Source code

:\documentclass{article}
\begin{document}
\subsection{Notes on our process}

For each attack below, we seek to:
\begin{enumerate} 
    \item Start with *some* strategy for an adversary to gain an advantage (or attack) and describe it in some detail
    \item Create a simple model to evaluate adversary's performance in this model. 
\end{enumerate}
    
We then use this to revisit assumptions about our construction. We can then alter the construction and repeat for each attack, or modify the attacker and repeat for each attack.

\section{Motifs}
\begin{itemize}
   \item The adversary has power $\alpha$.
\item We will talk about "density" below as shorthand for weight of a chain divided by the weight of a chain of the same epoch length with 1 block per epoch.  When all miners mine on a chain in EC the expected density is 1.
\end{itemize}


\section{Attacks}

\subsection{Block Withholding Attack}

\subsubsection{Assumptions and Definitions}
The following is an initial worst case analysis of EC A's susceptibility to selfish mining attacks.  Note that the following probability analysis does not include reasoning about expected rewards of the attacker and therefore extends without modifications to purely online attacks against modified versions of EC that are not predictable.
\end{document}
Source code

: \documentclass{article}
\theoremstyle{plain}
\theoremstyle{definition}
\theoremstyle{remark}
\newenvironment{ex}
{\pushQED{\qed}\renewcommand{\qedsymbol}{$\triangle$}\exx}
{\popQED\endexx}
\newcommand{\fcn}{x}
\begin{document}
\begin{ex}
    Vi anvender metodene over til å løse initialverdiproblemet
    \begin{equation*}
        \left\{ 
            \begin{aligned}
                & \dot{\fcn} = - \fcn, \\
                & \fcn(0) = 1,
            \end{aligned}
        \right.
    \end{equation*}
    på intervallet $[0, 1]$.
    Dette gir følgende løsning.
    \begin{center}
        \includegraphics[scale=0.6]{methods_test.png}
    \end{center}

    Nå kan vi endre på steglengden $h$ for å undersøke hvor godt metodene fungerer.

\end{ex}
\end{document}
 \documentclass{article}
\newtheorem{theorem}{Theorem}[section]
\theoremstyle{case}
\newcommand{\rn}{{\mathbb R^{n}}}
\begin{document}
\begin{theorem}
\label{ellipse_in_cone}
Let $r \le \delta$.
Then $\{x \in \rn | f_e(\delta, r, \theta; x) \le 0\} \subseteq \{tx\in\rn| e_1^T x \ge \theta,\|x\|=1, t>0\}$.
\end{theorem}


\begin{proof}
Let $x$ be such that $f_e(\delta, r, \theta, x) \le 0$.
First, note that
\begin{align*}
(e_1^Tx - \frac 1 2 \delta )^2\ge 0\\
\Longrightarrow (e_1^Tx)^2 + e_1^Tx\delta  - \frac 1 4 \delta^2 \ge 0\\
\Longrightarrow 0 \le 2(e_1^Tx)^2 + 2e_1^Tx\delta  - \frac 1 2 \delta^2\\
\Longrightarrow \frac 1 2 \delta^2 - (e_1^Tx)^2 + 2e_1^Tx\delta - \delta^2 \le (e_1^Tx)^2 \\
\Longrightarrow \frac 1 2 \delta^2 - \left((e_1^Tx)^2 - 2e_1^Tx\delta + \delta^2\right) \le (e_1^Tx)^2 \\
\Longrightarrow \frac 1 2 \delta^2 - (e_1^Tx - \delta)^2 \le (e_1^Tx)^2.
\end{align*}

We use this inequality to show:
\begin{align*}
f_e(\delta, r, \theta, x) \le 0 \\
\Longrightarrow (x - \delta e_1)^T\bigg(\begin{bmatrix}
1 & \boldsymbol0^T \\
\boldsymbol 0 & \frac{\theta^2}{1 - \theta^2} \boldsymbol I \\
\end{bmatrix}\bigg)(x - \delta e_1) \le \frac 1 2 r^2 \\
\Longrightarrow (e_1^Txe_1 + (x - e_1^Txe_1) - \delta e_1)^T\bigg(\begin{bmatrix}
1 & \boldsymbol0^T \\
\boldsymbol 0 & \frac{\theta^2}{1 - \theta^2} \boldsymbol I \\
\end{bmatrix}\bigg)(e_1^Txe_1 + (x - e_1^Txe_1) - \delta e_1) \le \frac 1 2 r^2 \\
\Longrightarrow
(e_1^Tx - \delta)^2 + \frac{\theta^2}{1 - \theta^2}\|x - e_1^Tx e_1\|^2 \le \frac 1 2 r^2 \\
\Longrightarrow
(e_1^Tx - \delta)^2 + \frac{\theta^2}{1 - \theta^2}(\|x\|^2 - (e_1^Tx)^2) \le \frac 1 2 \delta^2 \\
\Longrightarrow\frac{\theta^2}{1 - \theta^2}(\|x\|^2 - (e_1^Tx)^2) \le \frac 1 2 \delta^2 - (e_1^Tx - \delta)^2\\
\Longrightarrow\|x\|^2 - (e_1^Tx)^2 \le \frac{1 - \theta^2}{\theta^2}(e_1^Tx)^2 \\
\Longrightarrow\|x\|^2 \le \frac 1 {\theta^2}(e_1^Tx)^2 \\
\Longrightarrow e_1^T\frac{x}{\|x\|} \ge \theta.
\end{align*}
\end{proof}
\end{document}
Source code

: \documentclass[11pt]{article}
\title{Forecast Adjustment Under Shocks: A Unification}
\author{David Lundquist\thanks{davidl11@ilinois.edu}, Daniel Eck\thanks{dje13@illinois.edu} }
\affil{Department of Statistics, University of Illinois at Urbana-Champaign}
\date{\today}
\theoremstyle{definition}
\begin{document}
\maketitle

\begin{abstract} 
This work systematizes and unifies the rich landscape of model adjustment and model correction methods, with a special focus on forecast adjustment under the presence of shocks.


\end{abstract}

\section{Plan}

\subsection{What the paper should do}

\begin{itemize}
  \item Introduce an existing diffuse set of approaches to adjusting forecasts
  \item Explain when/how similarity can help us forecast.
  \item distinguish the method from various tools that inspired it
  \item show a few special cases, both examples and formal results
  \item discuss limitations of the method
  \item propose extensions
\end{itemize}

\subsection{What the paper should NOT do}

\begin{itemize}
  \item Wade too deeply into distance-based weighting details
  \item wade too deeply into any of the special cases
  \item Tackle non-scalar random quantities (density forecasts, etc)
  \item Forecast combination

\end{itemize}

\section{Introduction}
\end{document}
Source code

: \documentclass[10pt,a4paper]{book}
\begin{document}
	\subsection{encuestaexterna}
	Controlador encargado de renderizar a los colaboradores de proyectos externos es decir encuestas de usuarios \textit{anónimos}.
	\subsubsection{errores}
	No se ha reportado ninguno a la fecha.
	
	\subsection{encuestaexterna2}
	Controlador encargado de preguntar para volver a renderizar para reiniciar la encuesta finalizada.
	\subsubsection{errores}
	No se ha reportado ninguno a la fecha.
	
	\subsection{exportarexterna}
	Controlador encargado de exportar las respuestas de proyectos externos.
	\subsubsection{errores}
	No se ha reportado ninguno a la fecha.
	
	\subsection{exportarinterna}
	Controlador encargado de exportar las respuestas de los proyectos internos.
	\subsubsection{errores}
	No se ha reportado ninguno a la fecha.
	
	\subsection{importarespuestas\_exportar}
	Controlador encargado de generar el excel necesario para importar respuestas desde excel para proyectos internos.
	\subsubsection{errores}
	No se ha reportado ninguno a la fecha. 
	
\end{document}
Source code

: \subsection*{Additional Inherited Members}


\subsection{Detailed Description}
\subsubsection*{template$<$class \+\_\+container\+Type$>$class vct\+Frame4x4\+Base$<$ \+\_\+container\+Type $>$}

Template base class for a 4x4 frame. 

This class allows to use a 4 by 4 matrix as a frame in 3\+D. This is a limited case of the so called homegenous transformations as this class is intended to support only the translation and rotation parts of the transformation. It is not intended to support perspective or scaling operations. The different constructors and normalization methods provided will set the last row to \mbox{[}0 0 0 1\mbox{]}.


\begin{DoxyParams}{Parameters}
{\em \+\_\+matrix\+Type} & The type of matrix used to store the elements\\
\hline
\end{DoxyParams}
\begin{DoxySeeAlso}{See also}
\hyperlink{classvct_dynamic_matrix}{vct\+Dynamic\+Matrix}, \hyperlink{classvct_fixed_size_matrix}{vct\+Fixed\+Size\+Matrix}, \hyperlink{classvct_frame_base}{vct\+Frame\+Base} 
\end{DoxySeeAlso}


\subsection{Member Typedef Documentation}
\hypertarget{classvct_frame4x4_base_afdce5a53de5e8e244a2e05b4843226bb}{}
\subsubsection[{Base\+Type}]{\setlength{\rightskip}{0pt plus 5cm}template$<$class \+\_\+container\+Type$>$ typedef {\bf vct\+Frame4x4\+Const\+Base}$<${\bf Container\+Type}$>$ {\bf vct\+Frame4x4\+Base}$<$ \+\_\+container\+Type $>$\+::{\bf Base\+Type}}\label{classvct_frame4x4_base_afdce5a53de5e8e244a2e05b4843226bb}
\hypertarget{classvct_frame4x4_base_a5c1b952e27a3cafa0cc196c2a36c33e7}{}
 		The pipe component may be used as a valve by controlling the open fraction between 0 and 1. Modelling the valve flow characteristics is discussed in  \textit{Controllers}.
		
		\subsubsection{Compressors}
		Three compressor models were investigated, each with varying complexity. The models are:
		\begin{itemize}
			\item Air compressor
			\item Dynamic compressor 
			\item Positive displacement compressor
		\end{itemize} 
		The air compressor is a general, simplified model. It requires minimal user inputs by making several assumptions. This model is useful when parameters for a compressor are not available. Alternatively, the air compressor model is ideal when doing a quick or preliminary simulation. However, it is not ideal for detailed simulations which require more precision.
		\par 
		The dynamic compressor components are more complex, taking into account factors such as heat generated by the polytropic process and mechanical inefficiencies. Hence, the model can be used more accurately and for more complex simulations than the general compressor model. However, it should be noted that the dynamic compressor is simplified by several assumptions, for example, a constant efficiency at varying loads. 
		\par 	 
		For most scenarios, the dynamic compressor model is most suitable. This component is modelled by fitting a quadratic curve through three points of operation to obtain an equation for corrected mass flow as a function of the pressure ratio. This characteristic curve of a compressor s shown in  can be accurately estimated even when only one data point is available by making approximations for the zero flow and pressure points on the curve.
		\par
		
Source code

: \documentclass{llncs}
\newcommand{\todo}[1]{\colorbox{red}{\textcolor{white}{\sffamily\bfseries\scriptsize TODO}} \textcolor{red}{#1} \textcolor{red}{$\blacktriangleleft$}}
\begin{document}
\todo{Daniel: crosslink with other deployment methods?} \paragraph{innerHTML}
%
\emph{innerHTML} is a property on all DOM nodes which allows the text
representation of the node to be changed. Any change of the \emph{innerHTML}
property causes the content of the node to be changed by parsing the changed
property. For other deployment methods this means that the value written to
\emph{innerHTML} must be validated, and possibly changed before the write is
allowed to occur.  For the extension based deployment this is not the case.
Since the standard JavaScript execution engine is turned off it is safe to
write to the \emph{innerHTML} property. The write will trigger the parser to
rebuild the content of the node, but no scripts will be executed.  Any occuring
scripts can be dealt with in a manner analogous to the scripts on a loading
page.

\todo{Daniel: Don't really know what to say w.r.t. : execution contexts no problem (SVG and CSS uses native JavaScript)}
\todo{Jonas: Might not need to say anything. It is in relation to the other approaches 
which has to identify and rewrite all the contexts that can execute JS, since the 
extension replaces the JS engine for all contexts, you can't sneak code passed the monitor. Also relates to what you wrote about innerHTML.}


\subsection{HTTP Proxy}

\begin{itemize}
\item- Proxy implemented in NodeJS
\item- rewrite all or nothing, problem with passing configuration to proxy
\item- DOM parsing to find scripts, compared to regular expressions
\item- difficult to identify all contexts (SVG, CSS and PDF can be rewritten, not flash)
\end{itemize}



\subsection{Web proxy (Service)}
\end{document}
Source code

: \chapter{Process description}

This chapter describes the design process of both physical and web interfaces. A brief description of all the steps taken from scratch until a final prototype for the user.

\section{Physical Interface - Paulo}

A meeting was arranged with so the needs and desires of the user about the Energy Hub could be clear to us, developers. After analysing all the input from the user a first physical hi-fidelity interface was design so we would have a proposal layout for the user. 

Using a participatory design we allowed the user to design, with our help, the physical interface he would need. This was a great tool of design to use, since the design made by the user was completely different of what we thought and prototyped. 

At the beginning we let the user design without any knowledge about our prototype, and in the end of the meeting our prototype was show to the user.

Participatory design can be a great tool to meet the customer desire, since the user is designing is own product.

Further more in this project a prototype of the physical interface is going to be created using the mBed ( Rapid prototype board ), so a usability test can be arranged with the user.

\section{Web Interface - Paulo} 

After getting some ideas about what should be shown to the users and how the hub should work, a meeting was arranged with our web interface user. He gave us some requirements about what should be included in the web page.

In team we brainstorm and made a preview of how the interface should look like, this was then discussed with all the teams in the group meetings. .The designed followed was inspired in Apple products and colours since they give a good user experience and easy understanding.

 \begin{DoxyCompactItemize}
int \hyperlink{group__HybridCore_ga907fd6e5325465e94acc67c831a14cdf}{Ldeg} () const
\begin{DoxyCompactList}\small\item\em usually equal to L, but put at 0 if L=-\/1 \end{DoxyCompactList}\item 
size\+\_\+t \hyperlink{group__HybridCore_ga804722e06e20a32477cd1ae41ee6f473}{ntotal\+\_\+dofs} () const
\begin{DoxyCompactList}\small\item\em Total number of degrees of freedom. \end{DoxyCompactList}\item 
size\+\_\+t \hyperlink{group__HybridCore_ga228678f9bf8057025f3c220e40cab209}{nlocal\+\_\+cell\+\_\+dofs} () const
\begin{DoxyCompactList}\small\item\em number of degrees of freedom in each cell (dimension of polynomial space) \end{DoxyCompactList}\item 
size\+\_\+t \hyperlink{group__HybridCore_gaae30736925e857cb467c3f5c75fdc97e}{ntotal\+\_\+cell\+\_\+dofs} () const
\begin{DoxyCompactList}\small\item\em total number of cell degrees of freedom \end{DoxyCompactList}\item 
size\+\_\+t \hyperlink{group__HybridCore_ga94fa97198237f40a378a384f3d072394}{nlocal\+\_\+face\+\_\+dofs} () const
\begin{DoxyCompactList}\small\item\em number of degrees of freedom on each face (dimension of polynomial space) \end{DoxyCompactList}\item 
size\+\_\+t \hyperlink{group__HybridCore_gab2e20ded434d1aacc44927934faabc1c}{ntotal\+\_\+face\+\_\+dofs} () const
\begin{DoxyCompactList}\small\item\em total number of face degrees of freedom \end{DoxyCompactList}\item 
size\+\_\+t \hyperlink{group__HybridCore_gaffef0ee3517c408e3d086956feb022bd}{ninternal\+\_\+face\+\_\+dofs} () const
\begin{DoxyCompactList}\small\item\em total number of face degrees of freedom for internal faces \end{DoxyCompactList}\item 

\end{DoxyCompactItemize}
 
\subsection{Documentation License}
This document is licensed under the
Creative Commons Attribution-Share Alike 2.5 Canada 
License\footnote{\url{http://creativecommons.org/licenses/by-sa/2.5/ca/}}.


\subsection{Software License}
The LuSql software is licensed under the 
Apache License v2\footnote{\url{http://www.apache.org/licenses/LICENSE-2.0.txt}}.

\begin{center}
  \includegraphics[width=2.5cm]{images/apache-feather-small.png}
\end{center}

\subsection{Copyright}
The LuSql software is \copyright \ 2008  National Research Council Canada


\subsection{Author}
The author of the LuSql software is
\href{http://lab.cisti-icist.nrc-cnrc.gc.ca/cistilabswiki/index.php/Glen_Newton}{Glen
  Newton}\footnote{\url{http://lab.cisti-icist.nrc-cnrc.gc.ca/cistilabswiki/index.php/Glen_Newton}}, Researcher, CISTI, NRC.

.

☆ ☆ ☆

(Work instruction):
Match on "some": copy every line in the records that has it.

(Problem solution):
    \item Start with *some* strategy for an adversary to gain an advantage (or attack) and describe it in some detail
After getting some ideas about what should be shown to the users and how the hub should work, a meeting was arranged with our web interface user. He gave us some requirements about what should be included in the web page.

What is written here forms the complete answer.